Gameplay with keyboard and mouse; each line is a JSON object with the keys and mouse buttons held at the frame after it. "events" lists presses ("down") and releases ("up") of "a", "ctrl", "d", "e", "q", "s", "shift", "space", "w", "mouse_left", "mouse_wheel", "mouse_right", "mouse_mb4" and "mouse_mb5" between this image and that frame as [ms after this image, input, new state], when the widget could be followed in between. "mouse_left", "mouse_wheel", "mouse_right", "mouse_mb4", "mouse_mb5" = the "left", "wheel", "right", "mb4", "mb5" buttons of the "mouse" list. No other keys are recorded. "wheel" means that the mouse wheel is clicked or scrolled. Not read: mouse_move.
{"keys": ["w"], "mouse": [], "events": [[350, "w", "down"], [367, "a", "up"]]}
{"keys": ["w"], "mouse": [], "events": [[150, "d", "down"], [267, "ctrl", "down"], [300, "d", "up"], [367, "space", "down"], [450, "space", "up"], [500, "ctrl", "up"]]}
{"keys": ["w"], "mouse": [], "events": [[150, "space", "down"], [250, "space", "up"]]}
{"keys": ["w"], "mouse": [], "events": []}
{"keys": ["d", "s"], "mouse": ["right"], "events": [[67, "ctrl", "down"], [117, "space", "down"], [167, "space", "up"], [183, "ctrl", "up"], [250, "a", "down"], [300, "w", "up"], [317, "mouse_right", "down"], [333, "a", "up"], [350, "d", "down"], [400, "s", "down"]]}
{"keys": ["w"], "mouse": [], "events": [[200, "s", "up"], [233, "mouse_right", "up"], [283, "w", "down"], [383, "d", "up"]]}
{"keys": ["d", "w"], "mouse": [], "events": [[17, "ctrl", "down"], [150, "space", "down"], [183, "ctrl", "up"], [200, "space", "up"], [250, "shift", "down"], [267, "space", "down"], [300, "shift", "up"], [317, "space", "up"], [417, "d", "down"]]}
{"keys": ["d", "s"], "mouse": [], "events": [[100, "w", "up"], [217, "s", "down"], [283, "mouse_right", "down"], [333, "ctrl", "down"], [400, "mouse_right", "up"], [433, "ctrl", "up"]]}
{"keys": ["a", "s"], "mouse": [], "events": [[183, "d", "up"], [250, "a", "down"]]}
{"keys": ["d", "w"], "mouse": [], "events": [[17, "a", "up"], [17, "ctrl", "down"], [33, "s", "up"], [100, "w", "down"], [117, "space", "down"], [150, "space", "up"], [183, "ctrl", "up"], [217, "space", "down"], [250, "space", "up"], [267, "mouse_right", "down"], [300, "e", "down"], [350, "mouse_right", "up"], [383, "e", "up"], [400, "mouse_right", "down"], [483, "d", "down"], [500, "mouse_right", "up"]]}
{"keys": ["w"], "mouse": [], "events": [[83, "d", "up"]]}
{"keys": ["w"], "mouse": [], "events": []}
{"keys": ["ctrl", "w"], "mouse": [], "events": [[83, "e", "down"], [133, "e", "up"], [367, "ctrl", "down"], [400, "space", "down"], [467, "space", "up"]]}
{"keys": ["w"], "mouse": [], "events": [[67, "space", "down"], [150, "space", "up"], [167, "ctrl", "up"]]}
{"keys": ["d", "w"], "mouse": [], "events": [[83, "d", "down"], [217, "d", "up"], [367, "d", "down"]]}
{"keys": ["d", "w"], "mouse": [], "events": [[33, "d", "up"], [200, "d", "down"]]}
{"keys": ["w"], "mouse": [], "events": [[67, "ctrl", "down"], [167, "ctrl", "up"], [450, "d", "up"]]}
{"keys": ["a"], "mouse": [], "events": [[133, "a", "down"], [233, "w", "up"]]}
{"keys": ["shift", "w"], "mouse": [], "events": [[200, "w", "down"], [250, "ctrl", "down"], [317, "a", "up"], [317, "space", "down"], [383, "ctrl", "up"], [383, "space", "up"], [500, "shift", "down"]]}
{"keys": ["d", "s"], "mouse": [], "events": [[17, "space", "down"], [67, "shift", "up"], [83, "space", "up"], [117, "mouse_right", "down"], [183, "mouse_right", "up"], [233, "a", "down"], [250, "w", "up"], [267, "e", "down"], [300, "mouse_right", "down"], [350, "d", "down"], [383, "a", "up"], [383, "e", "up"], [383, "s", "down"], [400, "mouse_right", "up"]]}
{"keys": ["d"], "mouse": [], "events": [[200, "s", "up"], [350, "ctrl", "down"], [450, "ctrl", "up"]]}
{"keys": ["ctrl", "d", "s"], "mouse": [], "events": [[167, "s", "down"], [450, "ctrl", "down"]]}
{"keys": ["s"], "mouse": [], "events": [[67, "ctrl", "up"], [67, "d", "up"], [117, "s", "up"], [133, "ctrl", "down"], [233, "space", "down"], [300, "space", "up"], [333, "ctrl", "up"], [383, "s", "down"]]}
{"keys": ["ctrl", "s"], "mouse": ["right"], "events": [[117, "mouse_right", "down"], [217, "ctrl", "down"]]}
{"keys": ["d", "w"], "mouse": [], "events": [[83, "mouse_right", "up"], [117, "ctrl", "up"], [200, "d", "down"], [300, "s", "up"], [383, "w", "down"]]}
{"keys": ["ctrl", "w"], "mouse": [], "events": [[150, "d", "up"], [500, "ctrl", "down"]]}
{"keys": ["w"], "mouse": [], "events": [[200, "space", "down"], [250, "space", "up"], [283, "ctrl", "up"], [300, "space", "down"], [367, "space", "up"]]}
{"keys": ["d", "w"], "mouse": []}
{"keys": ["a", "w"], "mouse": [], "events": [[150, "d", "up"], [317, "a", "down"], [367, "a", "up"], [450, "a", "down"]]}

What you have to do: Print the listing in full, exactly as given.

Worked solution:
Gameplay with keyboard and mouse; each line is a JSON object with the keys and mouse buttons held at the frame after it. "events" lists presses ("down") and releases ("up") of "a", "ctrl", "d", "e", "q", "s", "shift", "space", "w", "mouse_left", "mouse_wheel", "mouse_right", "mouse_mb4" and "mouse_mb5" between this image and that frame as [ms after this image, input, new state], when the widget could be followed in between. "mouse_left", "mouse_wheel", "mouse_right", "mouse_mb4", "mouse_mb5" = the "left", "wheel", "right", "mb4", "mb5" buttons of the "mouse" list. No other keys are recorded. "wheel" means that the mouse wheel is clicked or scrolled. Not read: mouse_move.
{"keys": ["w"], "mouse": [], "events": [[350, "w", "down"], [367, "a", "up"]]}
{"keys": ["w"], "mouse": [], "events": [[150, "d", "down"], [267, "ctrl", "down"], [300, "d", "up"], [367, "space", "down"], [450, "space", "up"], [500, "ctrl", "up"]]}
{"keys": ["w"], "mouse": [], "events": [[150, "space", "down"], [250, "space", "up"]]}
{"keys": ["w"], "mouse": [], "events": []}
{"keys": ["d", "s"], "mouse": ["right"], "events": [[67, "ctrl", "down"], [117, "space", "down"], [167, "space", "up"], [183, "ctrl", "up"], [250, "a", "down"], [300, "w", "up"], [317, "mouse_right", "down"], [333, "a", "up"], [350, "d", "down"], [400, "s", "down"]]}
{"keys": ["w"], "mouse": [], "events": [[200, "s", "up"], [233, "mouse_right", "up"], [283, "w", "down"], [383, "d", "up"]]}
{"keys": ["d", "w"], "mouse": [], "events": [[17, "ctrl", "down"], [150, "space", "down"], [183, "ctrl", "up"], [200, "space", "up"], [250, "shift", "down"], [267, "space", "down"], [300, "shift", "up"], [317, "space", "up"], [417, "d", "down"]]}
{"keys": ["d", "s"], "mouse": [], "events": [[100, "w", "up"], [217, "s", "down"], [283, "mouse_right", "down"], [333, "ctrl", "down"], [400, "mouse_right", "up"], [433, "ctrl", "up"]]}
{"keys": ["a", "s"], "mouse": [], "events": [[183, "d", "up"], [250, "a", "down"]]}
{"keys": ["d", "w"], "mouse": [], "events": [[17, "a", "up"], [17, "ctrl", "down"], [33, "s", "up"], [100, "w", "down"], [117, "space", "down"], [150, "space", "up"], [183, "ctrl", "up"], [217, "space", "down"], [250, "space", "up"], [267, "mouse_right", "down"], [300, "e", "down"], [350, "mouse_right", "up"], [383, "e", "up"], [400, "mouse_right", "down"], [483, "d", "down"], [500, "mouse_right", "up"]]}
{"keys": ["w"], "mouse": [], "events": [[83, "d", "up"]]}
{"keys": ["w"], "mouse": [], "events": []}
{"keys": ["ctrl", "w"], "mouse": [], "events": [[83, "e", "down"], [133, "e", "up"], [367, "ctrl", "down"], [400, "space", "down"], [467, "space", "up"]]}
{"keys": ["w"], "mouse": [], "events": [[67, "space", "down"], [150, "space", "up"], [167, "ctrl", "up"]]}
{"keys": ["d", "w"], "mouse": [], "events": [[83, "d", "down"], [217, "d", "up"], [367, "d", "down"]]}
{"keys": ["d", "w"], "mouse": [], "events": [[33, "d", "up"], [200, "d", "down"]]}
{"keys": ["w"], "mouse": [], "events": [[67, "ctrl", "down"], [167, "ctrl", "up"], [450, "d", "up"]]}
{"keys": ["a"], "mouse": [], "events": [[133, "a", "down"], [233, "w", "up"]]}
{"keys": ["shift", "w"], "mouse": [], "events": [[200, "w", "down"], [250, "ctrl", "down"], [317, "a", "up"], [317, "space", "down"], [383, "ctrl", "up"], [383, "space", "up"], [500, "shift", "down"]]}
{"keys": ["d", "s"], "mouse": [], "events": [[17, "space", "down"], [67, "shift", "up"], [83, "space", "up"], [117, "mouse_right", "down"], [183, "mouse_right", "up"], [233, "a", "down"], [250, "w", "up"], [267, "e", "down"], [300, "mouse_right", "down"], [350, "d", "down"], [383, "a", "up"], [383, "e", "up"], [383, "s", "down"], [400, "mouse_right", "up"]]}
{"keys": ["d"], "mouse": [], "events": [[200, "s", "up"], [350, "ctrl", "down"], [450, "ctrl", "up"]]}
{"keys": ["ctrl", "d", "s"], "mouse": [], "events": [[167, "s", "down"], [450, "ctrl", "down"]]}
{"keys": ["s"], "mouse": [], "events": [[67, "ctrl", "up"], [67, "d", "up"], [117, "s", "up"], [133, "ctrl", "down"], [233, "space", "down"], [300, "space", "up"], [333, "ctrl", "up"], [383, "s", "down"]]}
{"keys": ["ctrl", "s"], "mouse": ["right"], "events": [[117, "mouse_right", "down"], [217, "ctrl", "down"]]}
{"keys": ["d", "w"], "mouse": [], "events": [[83, "mouse_right", "up"], [117, "ctrl", "up"], [200, "d", "down"], [300, "s", "up"], [383, "w", "down"]]}
{"keys": ["ctrl", "w"], "mouse": [], "events": [[150, "d", "up"], [500, "ctrl", "down"]]}
{"keys": ["w"], "mouse": [], "events": [[200, "space", "down"], [250, "space", "up"], [283, "ctrl", "up"], [300, "space", "down"], [367, "space", "up"]]}
{"keys": ["d", "w"], "mouse": []}
{"keys": ["a", "w"], "mouse": [], "events": [[150, "d", "up"], [317, "a", "down"], [367, "a", "up"], [450, "a", "down"]]}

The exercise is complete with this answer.